The second leg of a back-to-back opens a three-game road swing for the Toronto Raptors, who visit the Chicago Bulls for an Eastern Conference showdown on Wednesday.
Toronto moved to the right side of .500 on Tuesday with a 125-113 defeat of Charlotte. The win pulled the Raptors out of a dip in which they had lost five of seven.
Gary Trent Jr. led the Raptors with a season-high 32 points and Pascal Siakam approached a triple-double with 24 points, 12 assists and nine rebounds.
Trent scored 13 points in each of his first two games after returning from a six-game absence due to an ankle injury. He made three and four 3-pointers in those two contests, then hit five in his third game back Tuesday.
“It really gives us a lift,” Raptors coach Nick Nurse said of Trent’s shooting in Tuesday’s postgame press conference. “It gives us such a confident lift all over the place when he can go down there and generate that kind of offense so confidently and so repetitively like that.”
The win over Charlotte came without Fred VanVleet, who was sidelined with swelling in his right knee, and Scottie Barnes, who had a right wrist injury. Nurse said both will travel to Chicago, but Khem Birch is not yet ready to return from a broken nose.
Birch on Tuesday missed his sixth consecutive game due to the injury.
Before its 2-5 stretch ahead of the win against Charlotte, Toronto won a season-best six straight games. The Raptors head into Chicago to face an opponent on a similar trajectory in recent weeks.

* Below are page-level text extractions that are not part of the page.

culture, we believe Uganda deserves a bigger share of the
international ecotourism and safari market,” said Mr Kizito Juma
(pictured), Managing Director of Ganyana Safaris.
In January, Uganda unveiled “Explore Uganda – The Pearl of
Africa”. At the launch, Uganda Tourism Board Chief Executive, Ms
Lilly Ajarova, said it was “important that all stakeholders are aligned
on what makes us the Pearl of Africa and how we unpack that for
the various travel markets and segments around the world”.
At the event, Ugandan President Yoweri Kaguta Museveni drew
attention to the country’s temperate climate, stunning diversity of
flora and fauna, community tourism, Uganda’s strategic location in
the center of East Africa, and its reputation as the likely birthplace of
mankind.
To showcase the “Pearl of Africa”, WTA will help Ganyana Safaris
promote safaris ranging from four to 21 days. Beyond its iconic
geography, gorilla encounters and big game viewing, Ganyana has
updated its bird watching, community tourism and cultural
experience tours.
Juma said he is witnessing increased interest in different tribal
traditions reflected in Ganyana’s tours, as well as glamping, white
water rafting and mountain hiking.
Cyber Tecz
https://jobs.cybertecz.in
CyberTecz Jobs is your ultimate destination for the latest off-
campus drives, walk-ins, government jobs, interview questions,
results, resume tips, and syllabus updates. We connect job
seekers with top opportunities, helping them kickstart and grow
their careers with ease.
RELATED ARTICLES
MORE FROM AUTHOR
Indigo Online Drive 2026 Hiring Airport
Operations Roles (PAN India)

The Bulls lost five of their previous six games going into Monday’s visit to Oklahoma City. A 32-19 disparity in the fourth quarter nearly doomed them to their second three-game losing skid in as many weeks.
But 23 points from Zach LaVine, playing for the first time since sustaining a left knee injury minutes into the Jan. 14 blowout loss at Golden State, and a career offensive night from Ayo Dosunmu powered Chicago to the win.
Dosunmu scored a career-high 24 points on personal bests of 10 made field goals and four made 3-pointers. The rookie started in the backcourt, with DeMar DeRozan resting after a 41-point performance the day before against Orlando and Lonzo Ball sidelined for the next six to eight weeks due to knee surgery.
“To get this win is big to get back in the right direction,” Dosunmu said. “Anytime you get a win when you’ve been losing close games, that always goes well. To get Zach back and Javonte (Green) back, that is a sign in the right direction, and hopefully we continue this momentum and get back to our winning ways.”
Bulls forward Derrick Jones Jr. has a fractured right index finger and is expected to return in six to eight weeks. He has been out since Jan. 12 with a knee injury.
Before its recent rough stretch, Chicago had surged atop the Eastern Conference on the strength of a nine-game winning streak.
The Bulls averaged 120.2 points per game over their winning streak and never scored fewer than 108 points in any of those outings. In its 10 contests since, Chicago has averaged 106.1 points and failed to score more than 96 in three of them.
Wednesday’s matchup is the first of two in eight days between the two teams, and it’s their third meeting this season. Chicago won 111-108 in Toronto on Oct. 25, behind 26 points from former Raptor DeRozan and 22 points from LaVine.